(Information provided begins)

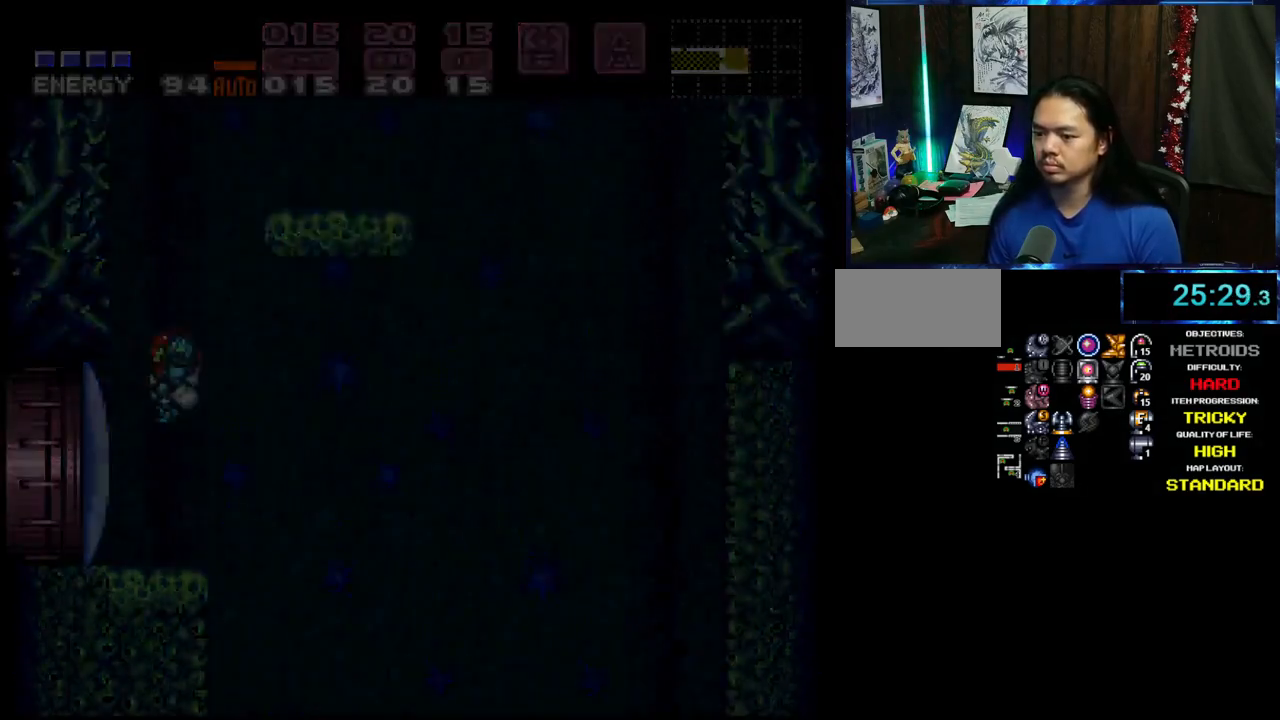
{"buttons": ["DPAD_UP", "DPAD_RIGHT"], "events": [[150, "DPAD_LEFT", "up"], [367, "DPAD_UP", "down"], [383, "DPAD_RIGHT", "down"], [417, "B", "up"]]}
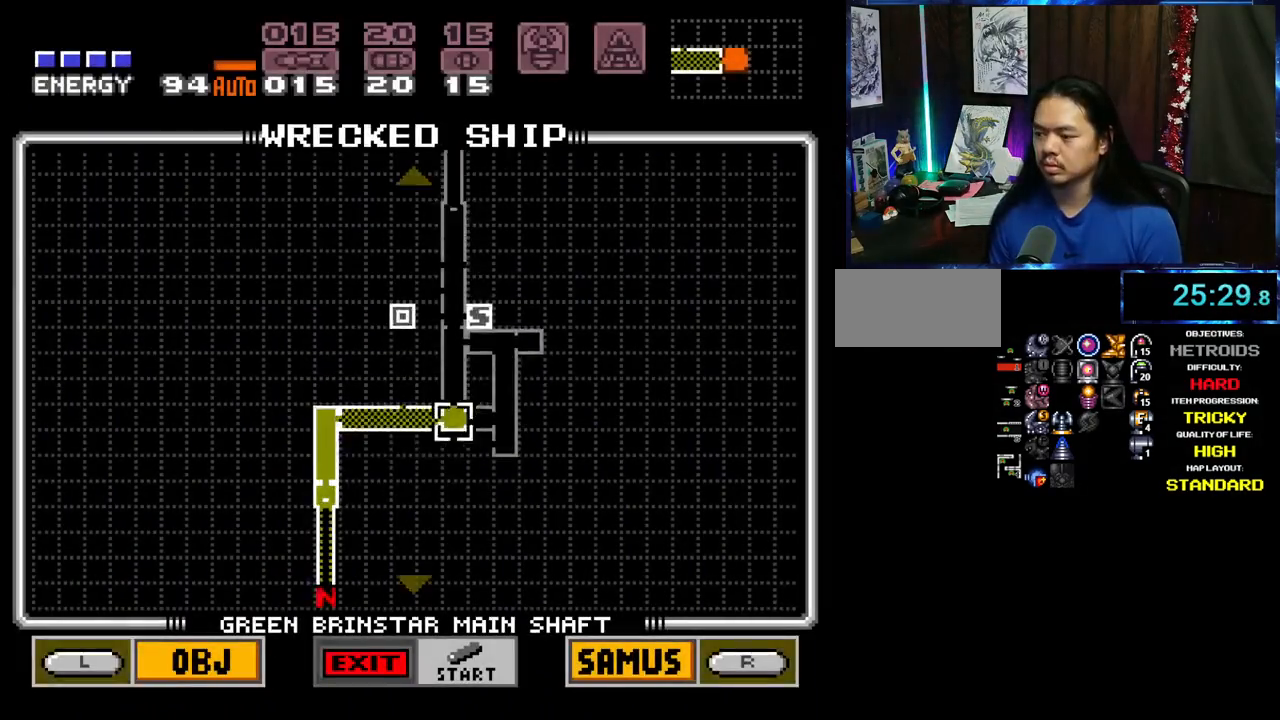
{"buttons": ["B", "DPAD_LEFT"]}
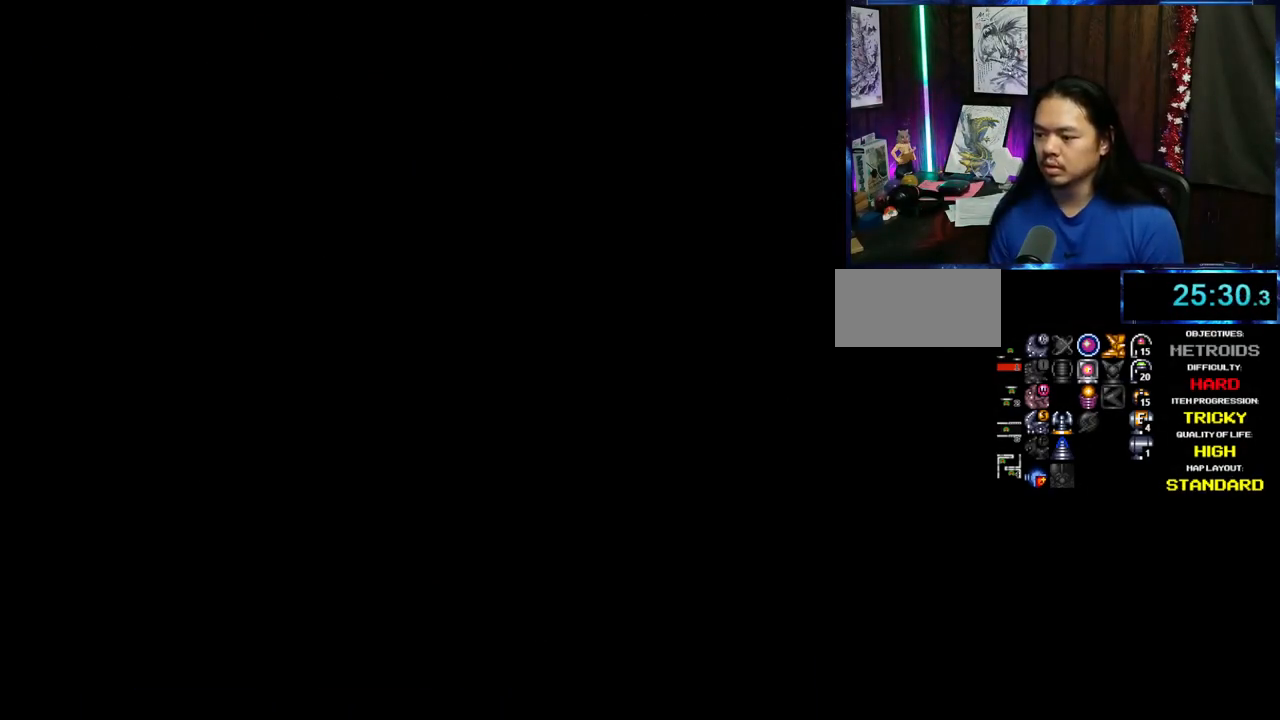
{"buttons": ["B", "DPAD_LEFT"], "events": [[267, "DPAD_LEFT", "up"], [317, "DPAD_RIGHT", "down"], [467, "DPAD_RIGHT", "up"], [483, "DPAD_LEFT", "down"]]}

(Information provided ends)

Aim of the exercise:
Leave out the pictures and output the rest of the material exactly as written.

The answer:
{"buttons": ["DPAD_UP", "DPAD_RIGHT"], "events": [[150, "DPAD_LEFT", "up"], [367, "DPAD_UP", "down"], [383, "DPAD_RIGHT", "down"], [417, "B", "up"]]}
{"buttons": ["B", "DPAD_LEFT"]}
{"buttons": ["B", "DPAD_LEFT"], "events": [[267, "DPAD_LEFT", "up"], [317, "DPAD_RIGHT", "down"], [467, "DPAD_RIGHT", "up"], [483, "DPAD_LEFT", "down"]]}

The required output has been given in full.